Integration of chromosomal segments lists for annotation and filtering

[TJO-Lund]

Integration of lists with information about chromosomal segments (including several genes e.g., ”chr22: 19,037,148 - 21,228,744”) for use in Scout in the same manner as we use gene lists. This is essential for better/correct evaluation of SV-variants such as microdeletion and microduplication syndromes. For example we would like to use ClinGen Regions (https://dosage.clinicalgenome.org/pathogenic_region.shtml) for both annotating purposes and filtering. It should also be easy to add similar, in house, segment lists to Scout. Can this be a prioritized issue? In communication with Daniel Nilsson; Tord Jonson Clinical Genomics Lund

[dnil]

Thanks! We have discussed this many times (and there are probably some issues somewhere relating to it in conjunction with a future panel revamp, where we would also like to support repeat expansions).

A more near term workaround would be to allow reading coordinate files and construct gene symbol lists from the genes overlapping them. This will have a slightly different end result, but variants without genes on them are not terribly likely to appear ranked to a level where the operator sees them anyway. Do you have any vital counterexamples where completely intergenic events are established disease causing?

[TJO-Lund]

One axample is this deletion "SHOX Deficiency Disorders, including Leri-Weill dyschondrostosis - critical regulatory element"* (chrX:819,816-867,357) - we have had one such finding with genomic array. Just settling with gene-lists is, IMO, simply suboptimal and I strongly believe that it will be neccessary to work with regions as well as with gene-lists, as our understanding of our genome evolves. Even today it is of paramount importance not to miss atypical deletions (when working with narrow gene lists, such as a cardio-gene list), which occur with many syndromes, for example 22q11 deletion syndrome with other breakpoints than the typical A-D variant. See (https://dosage.clinicalgenome.org/pathogenic_region.shtml).

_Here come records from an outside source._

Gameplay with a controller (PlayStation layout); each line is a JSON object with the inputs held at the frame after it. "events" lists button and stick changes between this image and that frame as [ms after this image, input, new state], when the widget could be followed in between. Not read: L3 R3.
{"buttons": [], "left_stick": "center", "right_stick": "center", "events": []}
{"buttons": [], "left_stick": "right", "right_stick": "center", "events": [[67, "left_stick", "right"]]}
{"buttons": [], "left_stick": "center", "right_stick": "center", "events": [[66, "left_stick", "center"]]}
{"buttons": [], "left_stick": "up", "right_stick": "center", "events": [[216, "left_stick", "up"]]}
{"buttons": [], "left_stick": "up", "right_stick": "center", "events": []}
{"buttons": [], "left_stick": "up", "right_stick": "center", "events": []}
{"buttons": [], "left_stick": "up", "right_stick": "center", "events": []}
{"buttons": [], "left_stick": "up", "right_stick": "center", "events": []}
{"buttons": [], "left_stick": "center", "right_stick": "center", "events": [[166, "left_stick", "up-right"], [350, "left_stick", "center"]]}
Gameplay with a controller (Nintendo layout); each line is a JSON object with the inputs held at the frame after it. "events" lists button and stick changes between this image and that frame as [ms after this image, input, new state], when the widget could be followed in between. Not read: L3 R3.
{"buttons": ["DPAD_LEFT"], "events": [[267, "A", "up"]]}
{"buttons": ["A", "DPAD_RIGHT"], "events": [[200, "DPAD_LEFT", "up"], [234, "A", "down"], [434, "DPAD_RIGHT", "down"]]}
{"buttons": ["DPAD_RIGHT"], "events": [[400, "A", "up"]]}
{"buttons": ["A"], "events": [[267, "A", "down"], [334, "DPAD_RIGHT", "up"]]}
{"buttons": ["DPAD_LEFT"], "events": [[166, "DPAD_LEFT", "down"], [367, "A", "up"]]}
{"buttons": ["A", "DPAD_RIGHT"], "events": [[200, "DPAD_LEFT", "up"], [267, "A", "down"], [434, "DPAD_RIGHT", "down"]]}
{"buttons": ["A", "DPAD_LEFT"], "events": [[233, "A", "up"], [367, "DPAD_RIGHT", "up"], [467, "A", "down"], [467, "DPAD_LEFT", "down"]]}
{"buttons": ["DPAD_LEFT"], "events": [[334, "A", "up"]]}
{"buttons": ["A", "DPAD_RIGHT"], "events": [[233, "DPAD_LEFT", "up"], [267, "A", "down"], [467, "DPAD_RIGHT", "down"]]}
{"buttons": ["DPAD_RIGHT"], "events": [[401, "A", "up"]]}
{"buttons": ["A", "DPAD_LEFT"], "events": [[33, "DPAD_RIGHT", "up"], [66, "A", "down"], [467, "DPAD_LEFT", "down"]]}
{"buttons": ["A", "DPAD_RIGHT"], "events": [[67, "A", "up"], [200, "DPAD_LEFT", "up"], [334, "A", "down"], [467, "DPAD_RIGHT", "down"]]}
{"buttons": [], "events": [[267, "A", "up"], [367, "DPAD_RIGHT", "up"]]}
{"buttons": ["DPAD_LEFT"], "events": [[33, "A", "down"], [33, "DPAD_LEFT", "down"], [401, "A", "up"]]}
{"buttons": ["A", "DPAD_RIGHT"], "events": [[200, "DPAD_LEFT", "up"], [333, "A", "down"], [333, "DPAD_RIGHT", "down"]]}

*Extract from our local database Mimisbrunnr states "Region as defined in PMID: 22791839 "Identification of the first recurrent PAR1 deletion in Léri-Weill dyschondrosteosis and idiopathic short stature reveals the presence of a novel SHOX enhancer" and in PMID: 23636926 (2013) "Diagnostic screening identifies a wide range of mutations involving the SHOX gene, including a common 47.5 kb deletion 160 kb downstream with a variable phenotypic effect". See also Decipher https://decipher.sanger.ac.uk/syndrome/58#overview; OMIM #127300 (heterozygous loss), #249700 (homozygous loss, Langer mesomelic dysplasia) and 300582 (Short stature, idiopathic familial); ORPHA 240 (Léri-Weill dyschondrosteosis), 2632 (Langer mesomelic dysplasia) and 314795 (SHOX-related short stature); GeneReviews PMID: 20301394 "SHOX Deficiency Disorders"; and ClinGen Gene Curation: www.ncbi.nlm.nih.gov/projects/dbvar/clingen/clingen_gene.cgi?sym=SHOX&subject="

[TJO-Lund]

Just an idea from Hans, is it at all possible to include regions and STRs in a single list using "tags" for regions, genes or STRs? That would perhaps make it easier to apply a single list when filtering for different indications.

[TJO-Lund]

Does "Hard" mean that we should give up on this important enhancement or does it inspire someone to reach a difficult goal? :-)

[dnil]

You tell me! 😄

[dnil]

No, but seriously, we have not given it up. It will happen. If you'd like to contribute, that is very welcome, but otherwise it is also good also to know that you consider it important. That SHOX enhancer is a good example. We have some issues with it on the vcf2cytosure track as well - those don't look terribly clean in the PAR-regions - and quite potentially in calling as well.

[TJO-Lund]

Great! I'd love to help out any way I can, and you may include me if you set up a group that will work with this issue.

[4WGH]

We also need to have specific region in our panel, not always we can use a gene(s) with the risk for incidental findings in the SNV page. In panelapp there are ISCAs region with coodinates thast we would like to analyze in the SV view. an exemple https://panelapp.genomicsengland.co.uk/panels/509/region/ISCA-37393-Gain/#!details. could be good to ba able to use them :)

[TJO-Lund]

3 years+ for this issue, any recent updates/progress?

[dnil]

Oh, the question is much older. 😉 Suggestions are welcome!